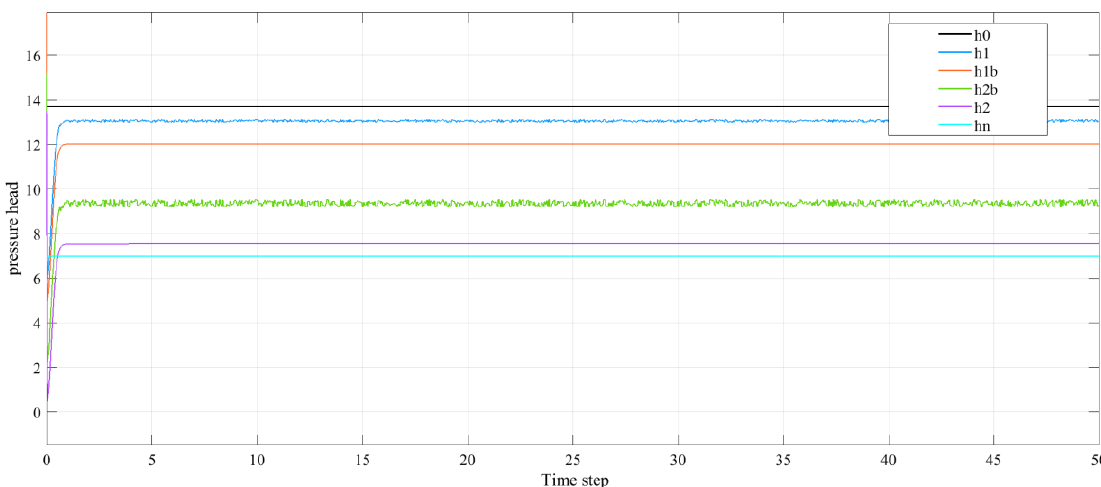
Figure 5. Pressure head in pipeline.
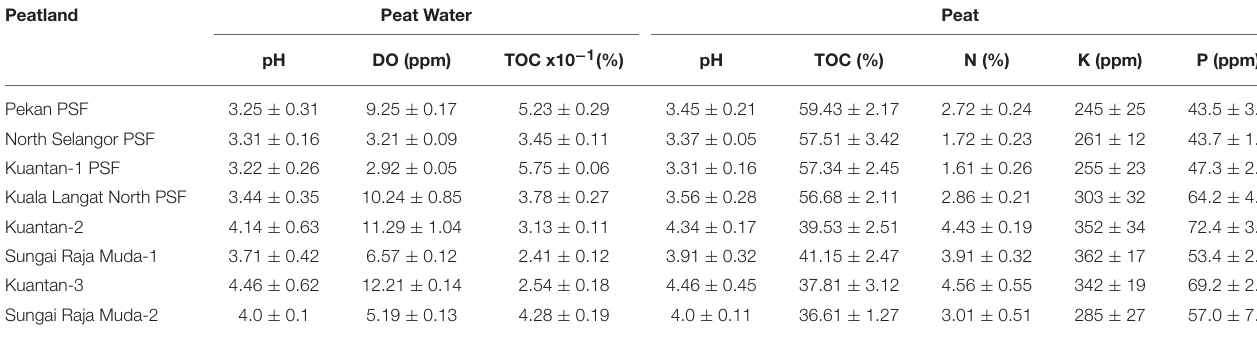
TABLE 3 | Chemical properties of peat water and surface peat at each site, ranked in order of increasing degradation level (mean values ± 1 S.D; n = 3). Peatland Peat Water Peat pH DO (ppm) TOC x10 − 1 (%) pH TOC (%) N (%) K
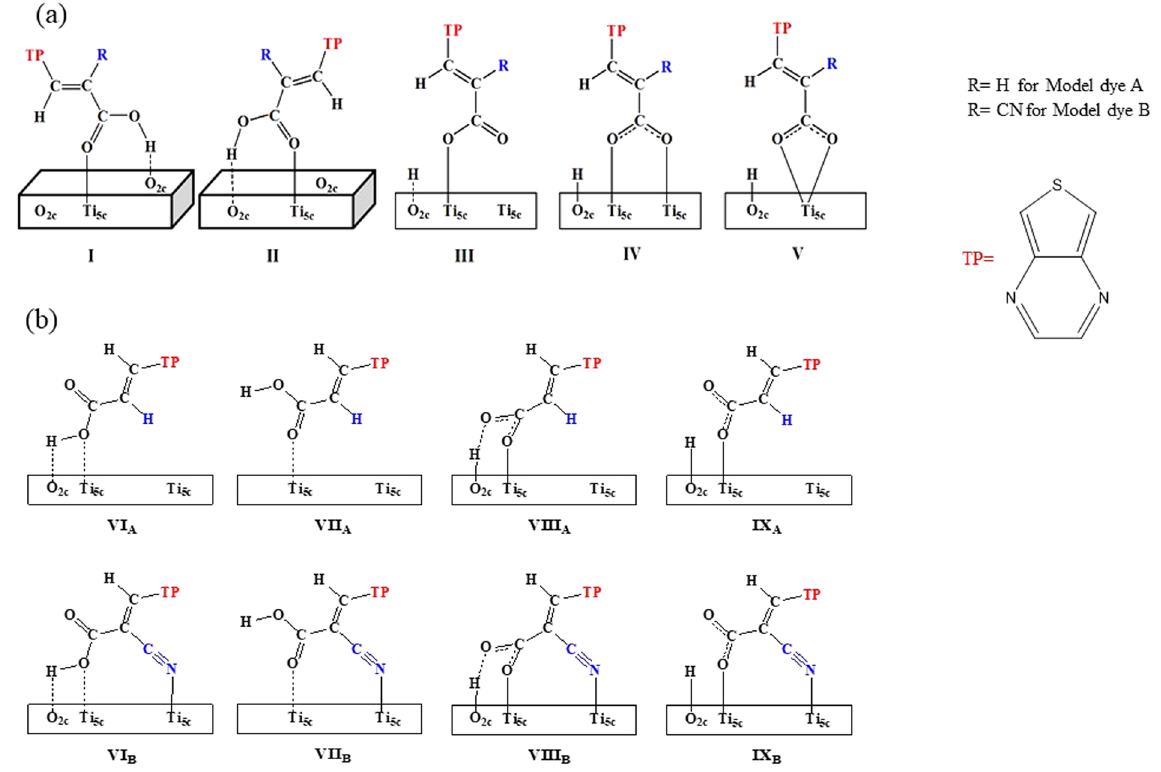
Figure 1. The schematic representation of considered adsorption configurations for model dyes A: TP-COOH and B: TP- CN COOH. (( a ) configurations I-V for both dyes A and B adsorbed on surface via O-Ti bond and ( b ) configurations VI-IX for dye A adsorbed via O-Ti bond, and for dye B adsorbed via both O-Ti and N-Ti on TiO 2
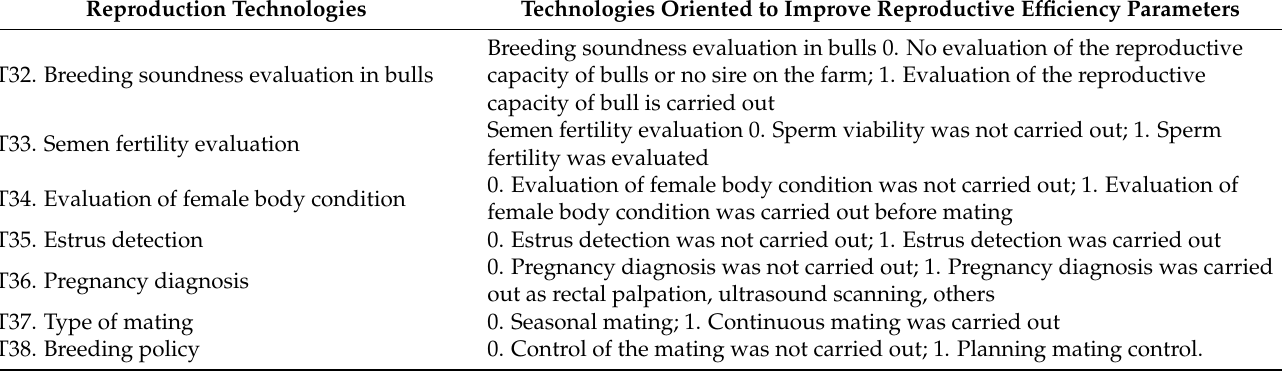
Table 4. Reproduction area technologies description (T, technology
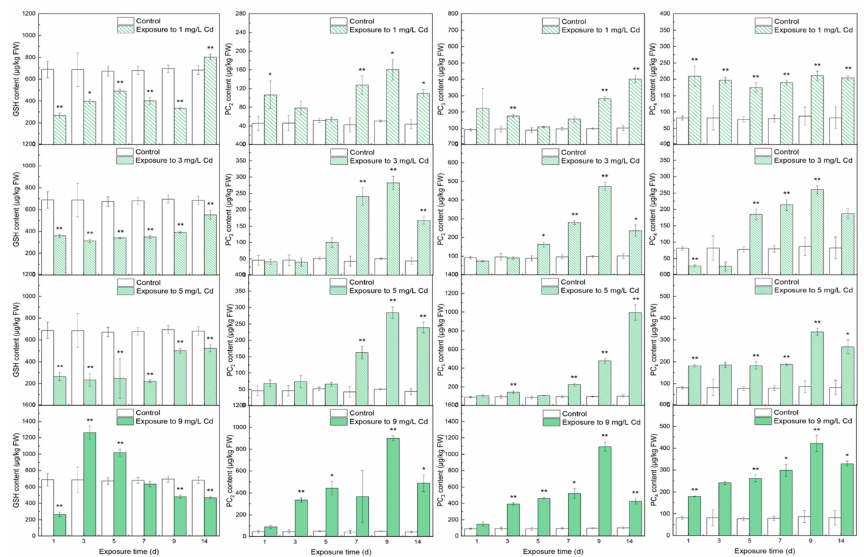
Figure 3. The contents of thiols in shoots under different levels of Cd stress. All values represent the means ± SD of three replicates. Stars indicate significant differences to the control (**: p < 0.01, *: p < 0.05).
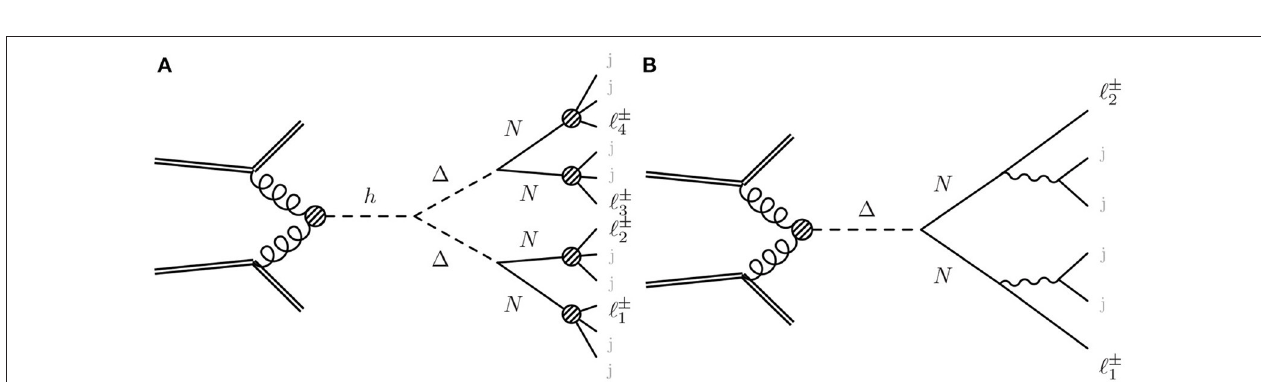
FIGURE 31 | ATLAS 95% CLs exclusion at 13 TeV after L (A) pure e ± e ± , (B) pure µ ± µ ± , (C) pure e ± µ ± , and (D) mixed final-states [ 460].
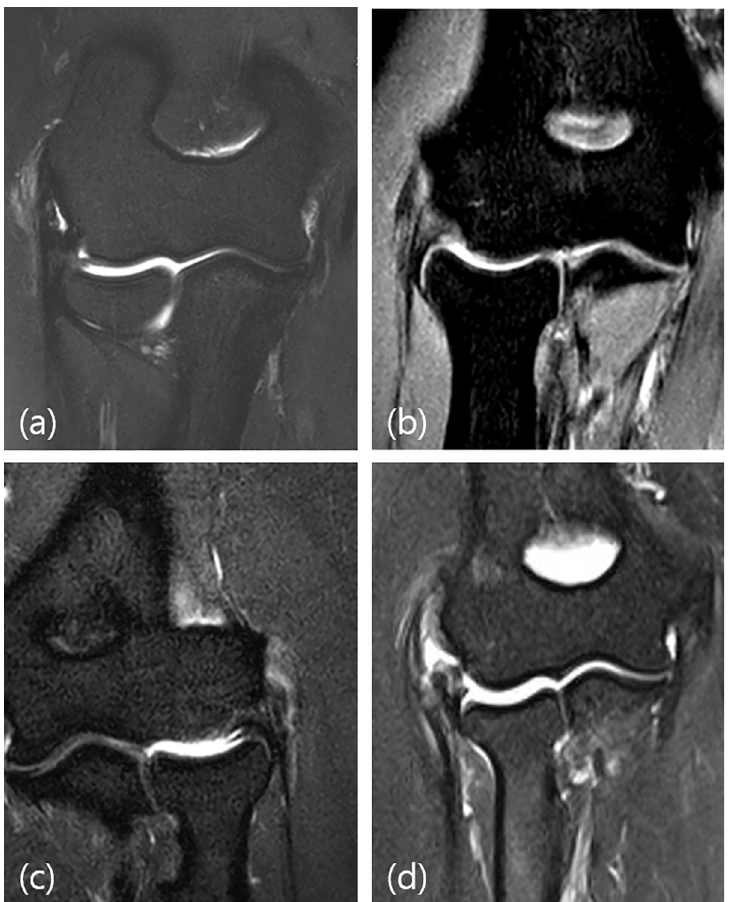
Fig 1. a. 41-year-old woman with tendinosis of the common extensor tendon (CET). b. 59-year-old man with intermediate-grade partial tear of the CET and partial tear of the lateral collateral ligament complex (LCLC). c. 48-year-old woman with high-grade partial tear of the CET and partial tear of the LCLC. d. 54-year-old woman with near-complete tear of the CET and LCLC.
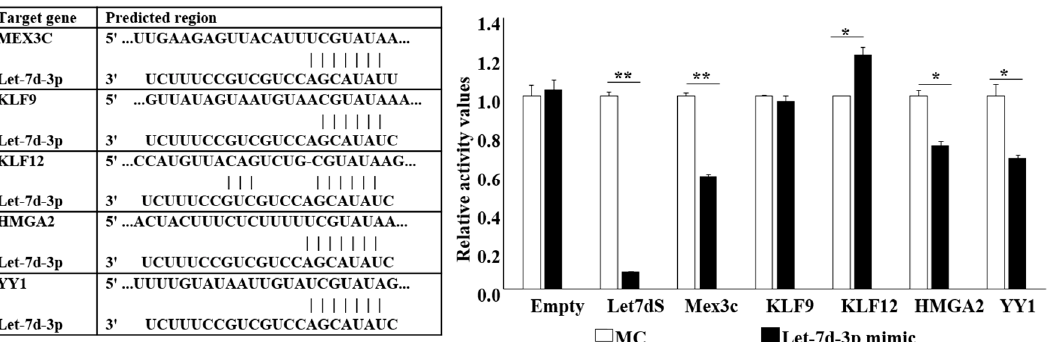
Figure 4. Validation of the gene targets of Let-7d-3p using luciferase assay. The predicted binding site of the target genes are shown in the Table. Let-7d-3p mimic reduced the luciferase activity of the Mex3c. HMGA2, and YY1 3’UTR constructs. Let-7d sensor (Let-7dS) served as a positive control. Data are presented as Mean ± SD with Student’s t-test, * p < 0.05, ** p < 0.01.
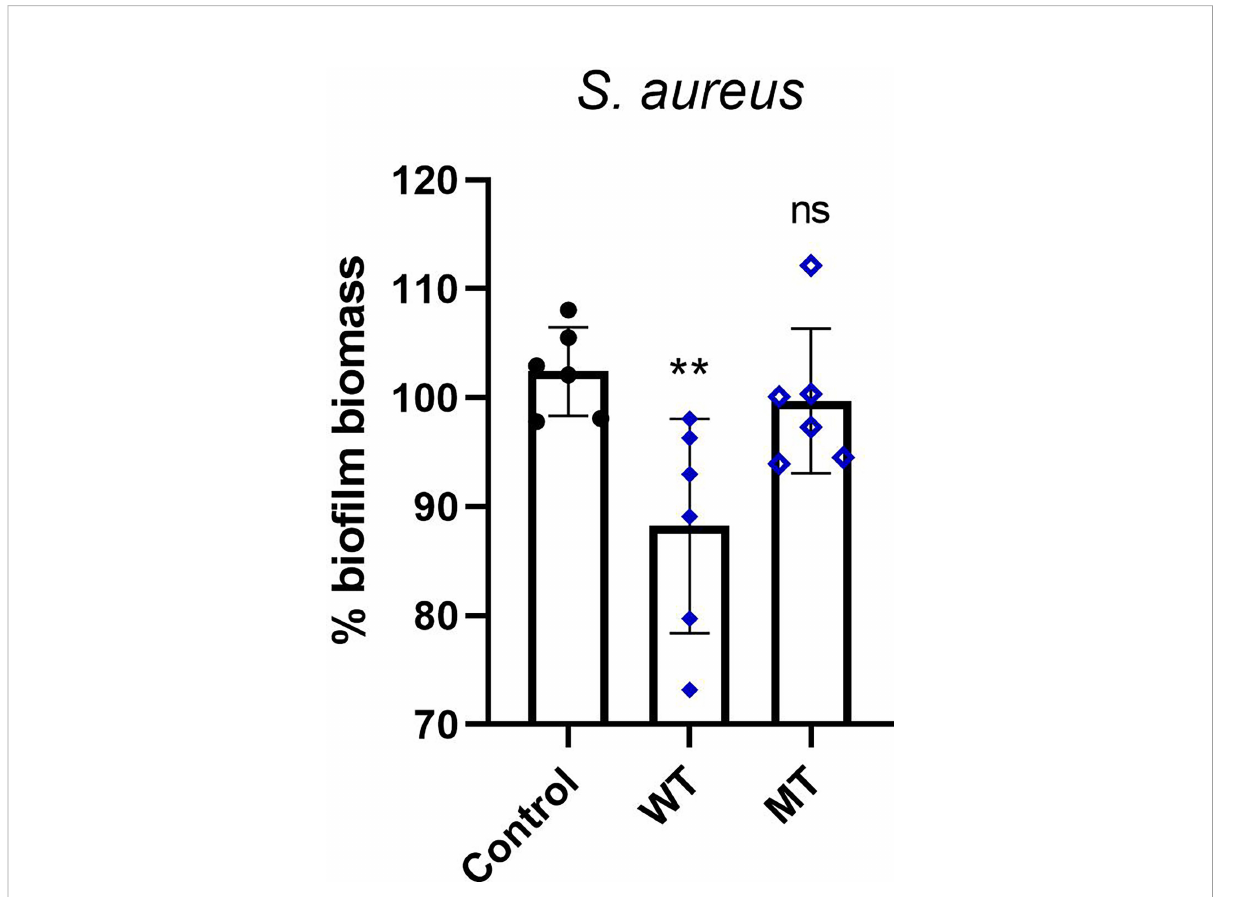
FIGURE 6 In vitro activity of DCD peptides AMPs against bio fi lm deposition. S. aureus (1 x 10 7 CFU/mL) was incubated with 2 µM of human DCD_WT or DCD_MT peptide in BHI medium containing 2% sucrose and plated on 96-multiwell plates for 24 hours. Cells were fi xed in methanol and stained with 0,1% crystal violet solution that was solubilised with 95% ethanol. The absorbance reads were measured at 560 nm using the GloMax ® Discover Microplate Reader (Promega). The low cut-off was represented by approximately 3 standard deviations above the absorbance mean of wells containing medium alone without bacteria. Results are represented as six independent experiments with 2 technical replicates each ±SD. Signi fi cant differences to control treatments were analysed by ordinary one-way analysis of variance (ANOVA) followed by Dunn ’ s multiple comparisons test (ns: non signi fi cant;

Action item: Say again, word for word, the lines beginning at the top of the data and ending with the line that has "FIGURE 31 |". Skip the pictures.

Output for this task:
Figure 5. Pressure head in pipeline.
TABLE 3 | Chemical properties of peat water and surface peat at each site, ranked in order of increasing degradation level (mean values ± 1 S.D; n = 3). Peatland Peat Water Peat pH DO (ppm) TOC x10 − 1 (%) pH TOC (%) N (%) K
Figure 1. The schematic representation of considered adsorption configurations for model dyes A: TP-COOH and B: TP- CN COOH. (( a ) configurations I-V for both dyes A and B adsorbed on surface via O-Ti bond and ( b ) configurations VI-IX for dye A adsorbed via O-Ti bond, and for dye B adsorbed via both O-Ti and N-Ti on TiO 2
Table 4. Reproduction area technologies description (T, technology
Figure 3. The contents of thiols in shoots under different levels of Cd stress. All values represent the means ± SD of three replicates. Stars indicate significant differences to the control (**: p < 0.01, *: p < 0.05).
FIGURE 31 | ATLAS 95% CLs exclusion at 13 TeV after L (A) pure e ± e ± , (B) pure µ ± µ ± , (C) pure e ± µ ± , and (D) mixed final-states [ 460].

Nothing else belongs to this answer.